Stored entries
** Start **

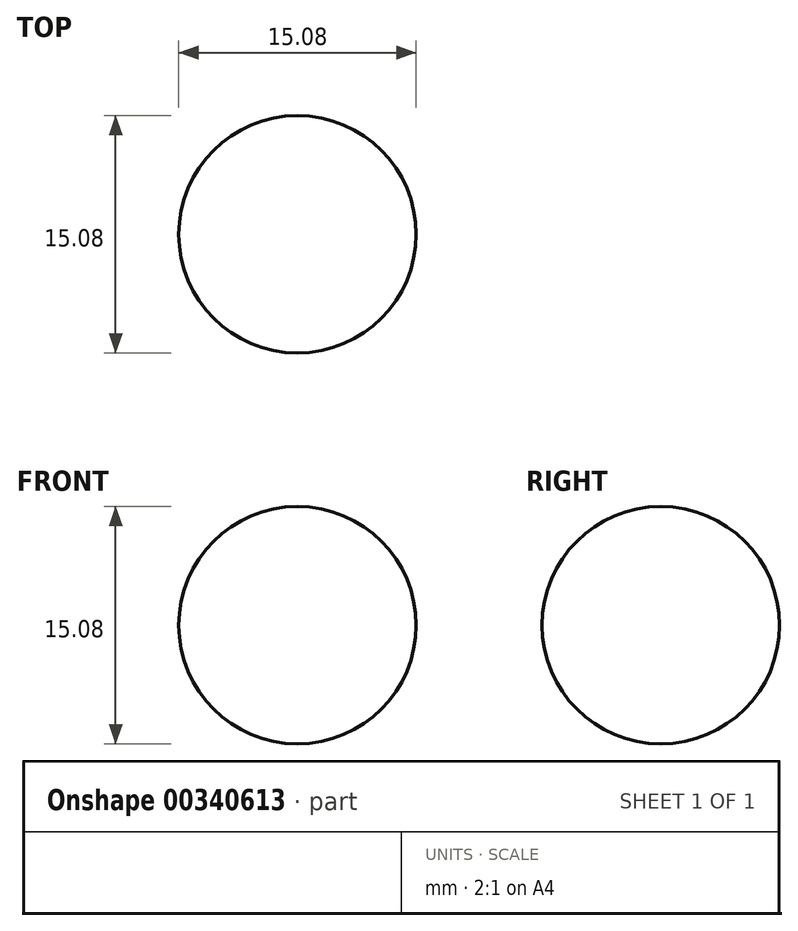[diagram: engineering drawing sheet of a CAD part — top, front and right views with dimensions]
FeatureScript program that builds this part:
annotation { "Feature Type Name" : "Feature", "Feature Type Description" : "" }
export const myFeature = defineFeature(function(context is Context, id is Id, definition is map)
    precondition{}
    {
        {
            var Q0;
            Q0=qCreatedBy(makeId("Right.planeOp"),FACE);
            var sketch = newSketch(context, id + "F0", { "sketchPlane" : qUnion([Q0])});
            skArc(sketch, "E0", {"start": v(0, 15.08) * mm, "mid": v(-7.54, 7.54) * mm, "end": v(0, 0) * mm});
            skLineSegment(sketch, "E1", {"start": v(0, 15.08) * mm, "end": v(0, 0) * mm});
            skSolve(sketch);
        }
        {
            var Q0;
            Q0=makeQuery(id+"F0.imprint","IMPRINT",FACE,{"disambiguationData":[TD([[makeQuery(id+"F0.imprint","IMPRINT",EDGE,{"derivedFrom":sQuery(id+"F0.wireOp",EDGE,"E0")}),1.0]])]});
            var Q1;
            Q1=sQuery(id+"F0.wireOp",EDGE,"E1");
            revolve(context, id + "F1", {"entities" : qUnion([Q0]), "axis" : qUnion([Q1]), "revolveType" : RevolveType.FULL});
        }
    });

** End **

### AIM
Which lines of the data contain the string "sQuery"? List each of them in full.

### RESPONSE BELOW
            Q0=makeQuery(id+"F0.imprint","IMPRINT",FACE,{"disambiguationData":[TD([[makeQuery(id+"F0.imprint","IMPRINT",EDGE,{"derivedFrom":sQuery(id+"F0.wireOp",EDGE,"E0")}),1.0]])]});
            Q1=sQuery(id+"F0.wireOp",EDGE,"E1");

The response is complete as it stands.